Auckland Airport under fire over flight paths

FULL HOUSE: A public meeting on the flight path trials was held at Royal Oak Baptist Church in Auckland.
FULL HOUSE: A public meeting on the flight path trials was held at Royal Oak Baptist Church in Auckland.

Auckland residents fighting what they say are big increases in aircraft noise above their neighbourhoods have turned out in force to try and make sure their views are heard.

More than 200 central Auckland residents - from Mt Eden, Epsom, Royal Oak, One Tree Hill, Onehunga, Mangere Bridge and Remuera - packed out a community hall last night to hear from those behind a flight-path trial.

The residents say the trial has transformed their quiet streets into something else entirely.

The year-long SMART trial began last November and is being run by the Auckland Airport, Airways New Zealand and Air New Zealand with the aim of reducing fuel use and carbon emissions.

It has been the subject of many complaints, but the airport maintains there has been little discernible impact on noise levels - a message its spokespeople reiterated last night.

The airport's aeronautical operations manager, Judy Nicholl, said the trials had been conducted within its parameters of 10 flights a day, with only three airlines participating between 7am and 10pm.

However, many residents said their quality of life had been harmed by louder plane noise.

They turned out in force last night to share their experiences.

Those behind the trial would have left the meeting in no doubt as to the depth of feeling in the community, said Epsom resident Lorraine Clarke, who has been at the forefront of protests.

"I'm very happy with how it went. When you get a whole lot of people together who don't look like loop heads it is very hard to ignore."

The airport has commissioned acoustics firm Marshall Day to monitor noise and assess complaints.

It has put a $30,000 noise monitor into one Epsom property and is about to set up two more.

Marshall Day acoustician Chris Day told the crowd its monitoring showed there was little difference between the new trial flight paths and those which had been in operation for nearly 15 years.

"It is slightly louder, but one to two decibels is not detectable and three to four only just perceptible."

However, complainants were not buying the airport's explanations.

One Buckley Rd resident who spoke from the floor said she had lived in the Epsom street for decades.

An increase in flight activity in the last year had affected her mental health, she said.

"During the last summer I noticed an extraordinary increase in the number of flights and at a lower altitude above my house.

"On some occasions they were very, very low over my house, I thought they were going to crash in my garden.

"I wish there was a computer game so I could shoot them down."

Her sentiments were echoed many times throughout the meeting.

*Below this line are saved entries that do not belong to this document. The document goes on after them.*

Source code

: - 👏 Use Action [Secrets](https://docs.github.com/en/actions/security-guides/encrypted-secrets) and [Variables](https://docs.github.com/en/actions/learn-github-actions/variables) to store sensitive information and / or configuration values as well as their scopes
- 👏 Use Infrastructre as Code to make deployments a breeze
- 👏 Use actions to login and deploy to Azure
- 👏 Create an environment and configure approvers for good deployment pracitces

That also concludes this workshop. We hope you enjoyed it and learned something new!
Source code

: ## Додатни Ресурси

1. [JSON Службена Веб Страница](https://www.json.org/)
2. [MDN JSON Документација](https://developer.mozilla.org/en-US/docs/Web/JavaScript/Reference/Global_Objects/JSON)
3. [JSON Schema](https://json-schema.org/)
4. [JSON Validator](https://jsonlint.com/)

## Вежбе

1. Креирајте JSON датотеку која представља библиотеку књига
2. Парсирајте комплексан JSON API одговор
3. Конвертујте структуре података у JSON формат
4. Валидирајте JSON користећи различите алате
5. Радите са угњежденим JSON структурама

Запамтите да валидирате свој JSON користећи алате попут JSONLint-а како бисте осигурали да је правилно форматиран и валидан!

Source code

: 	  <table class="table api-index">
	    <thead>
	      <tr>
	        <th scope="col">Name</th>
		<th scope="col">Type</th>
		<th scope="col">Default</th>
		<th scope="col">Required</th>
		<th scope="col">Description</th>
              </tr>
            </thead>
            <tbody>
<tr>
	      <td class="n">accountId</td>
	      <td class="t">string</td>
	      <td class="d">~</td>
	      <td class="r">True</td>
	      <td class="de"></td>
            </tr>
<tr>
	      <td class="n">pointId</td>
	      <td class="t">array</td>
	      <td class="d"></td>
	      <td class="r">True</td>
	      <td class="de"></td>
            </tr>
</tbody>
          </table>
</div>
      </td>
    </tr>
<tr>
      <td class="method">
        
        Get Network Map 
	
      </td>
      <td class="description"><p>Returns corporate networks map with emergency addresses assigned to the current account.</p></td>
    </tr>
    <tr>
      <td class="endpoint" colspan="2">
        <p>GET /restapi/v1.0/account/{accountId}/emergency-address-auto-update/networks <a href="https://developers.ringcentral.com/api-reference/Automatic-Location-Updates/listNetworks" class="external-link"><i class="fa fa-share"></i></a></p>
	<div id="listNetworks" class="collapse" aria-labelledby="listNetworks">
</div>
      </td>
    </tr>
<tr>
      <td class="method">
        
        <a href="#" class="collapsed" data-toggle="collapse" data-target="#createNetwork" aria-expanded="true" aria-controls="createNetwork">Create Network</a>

Others also expressed dismay at the way the trial had been run, the lack of sound monitoring along the trial route and poor communication with residents before and since the trial began.

Epsom resident Toni Walker said: "We are residents, not experts. The onus should be on you to prove you can run your business without impacting our lives."

Remuera resident Kevin Kenay said: "It's all about airline profits but what we have got here is aural pollution. This is meant to be a liveable city, we are blessed with an airport next to an ocean, they can do their fiddling over the water.

"We need 100 monitors, that way we will know who is talking crap and who isn't."

Nicholl said the communication lines were now fully open.

"We appreciate the opportunity to engage and take away the feedback.

"It's not a simple trial. When things get that technically involved it takes a while to analyse."

The trial will cease next month and the results will be reviewed in February.